→ **Exercise requirements**
Skipping each picture, output the entries exactly as they stand below.
** Materials provided follows **
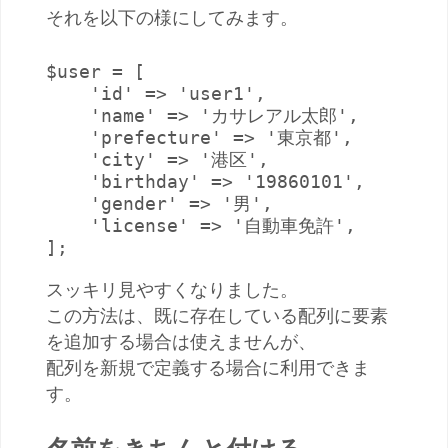
それを以下の様にしてみます。
$user = [

    'id' => 'user1',

    'name' => 'カサレアル太郎',

    'prefecture' => '東京都',

    'city' => '港区',

    'birthday' => '19860101',

    'gender' => '男',

    'license' => '自動車免許',

];
スッキリ見やすくなりました。
この方法は、既に存在している配列に要素
を追加する場合は使えませんが、
配列を新規で定義する場合に利用できま
す。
** End of Materials provided **
→ **Task response**
それを以下の様にしてみます。
$user = [

    'id' => 'user1',

    'name' => 'カサレアル太郎',

    'prefecture' => '東京都',

    'city' => '港区',

    'birthday' => '19860101',

    'gender' => '男',

    'license' => '自動車免許',

];
スッキリ見やすくなりました。
この方法は、既に存在している配列に要素
を追加する場合は使えませんが、
配列を新規で定義する場合に利用できま
す。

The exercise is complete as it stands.